Cette réponse mit le Lion en colère, mais il ne trouva rien à répliquer. Tandis qu’il la contemplait en silence, la Boule de Feu dégagea une chaleur si intense qu’il dut fuir la salle, la queue basse. Il fut heureux de revoir ses amis et leur décrivit sa terrifiante entrevue avec le Magicien.

— Qu’allons-nous faire à présent ? demanda tristement Dorothy.

— Il n’y a qu’une seule solution, répondit le Lion. Nous devons aller au pays des Winkies, rechercher la méchante Sorcière et l’anéantir.

— Et si nous échouons ? s’écria la fillette.

— Dans ce cas, je n’aurai jamais de courage, dit le Lion.

— Ni moi de cervelle, dit l’Épouvantail.

— Ni moi de cœur, ajouta le Bûcheron de Fer-blanc.

— Et moi je ne reverrai jamais tante Em et oncle Henry, conclut Dorothy en se mettant à pleurer.

— Attention ! s’exclama la servante verte. Tes larmes vont tomber sur ta robe de soie verte et la tacher.

Dorothy s’essuya donc les yeux et dit :

— Je suppose que nous devons essayer. Mais je n’ai envie de tuer personne, même pour revoir tante Em.

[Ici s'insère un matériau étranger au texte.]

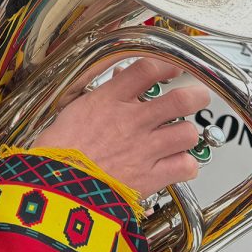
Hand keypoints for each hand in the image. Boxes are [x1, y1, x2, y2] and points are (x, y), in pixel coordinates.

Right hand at [32, 58, 208, 197]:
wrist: (56, 186)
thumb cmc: (58, 151)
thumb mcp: (75, 110)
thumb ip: (103, 94)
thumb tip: (121, 79)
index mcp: (109, 100)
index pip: (147, 69)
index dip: (167, 65)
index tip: (173, 68)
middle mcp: (132, 121)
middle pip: (181, 99)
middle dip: (195, 97)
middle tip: (195, 99)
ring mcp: (145, 149)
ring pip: (188, 133)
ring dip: (186, 134)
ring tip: (180, 136)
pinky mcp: (151, 176)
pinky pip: (186, 166)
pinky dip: (186, 165)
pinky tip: (176, 164)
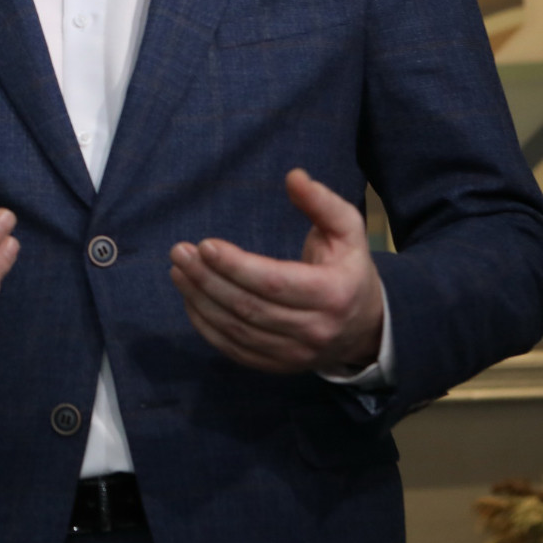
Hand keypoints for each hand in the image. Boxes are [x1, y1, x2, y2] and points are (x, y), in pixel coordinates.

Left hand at [168, 169, 382, 374]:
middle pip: (249, 307)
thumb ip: (322, 202)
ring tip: (178, 270)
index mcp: (333, 293)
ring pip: (237, 329)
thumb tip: (293, 176)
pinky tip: (190, 298)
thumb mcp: (348, 231)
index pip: (274, 283)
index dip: (236, 266)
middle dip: (208, 279)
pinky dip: (206, 325)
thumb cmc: (348, 268)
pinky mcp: (277, 366)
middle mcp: (314, 330)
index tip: (205, 244)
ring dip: (200, 300)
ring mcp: (294, 354)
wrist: (364, 328)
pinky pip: (234, 348)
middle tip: (179, 253)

— Je viens avec vous, dit le Lion, mais je suis beaucoup trop froussard pour tuer la Sorcière.

— Moi aussi je viens, déclara l’Épouvantail, mais je suis un tel imbécile que je ne vous serai pas d’un grand secours.

— Je n’ai pas le cœur de faire du mal à qui que ce soit, ajouta le Bûcheron de Fer-blanc, même à une Sorcière. Mais si vous y allez, je vous accompagne.

Ils décidèrent de se mettre en route le lendemain matin. Le Bûcheron aiguisa sa hache sur une meule verte et graissa avec le plus grand soin ses articulations. L’Épouvantail se rembourra de paille fraîche, et Dorothy lui repeignit les yeux afin qu’il y voie mieux. Quant à la servante verte, elle se montra très gentille avec eux ; elle remplit le panier de Dorothy de vivres savoureux et attacha une clochette au cou de Toto au moyen d’un ruban vert.

Ils se couchèrent de bonne heure et dormirent profondément jusqu’à l’aube. Ils furent réveillés par le chant d’un coq vert qui vivait derrière le palais et par les caquètements d’une poule qui venait de pondre un œuf vert.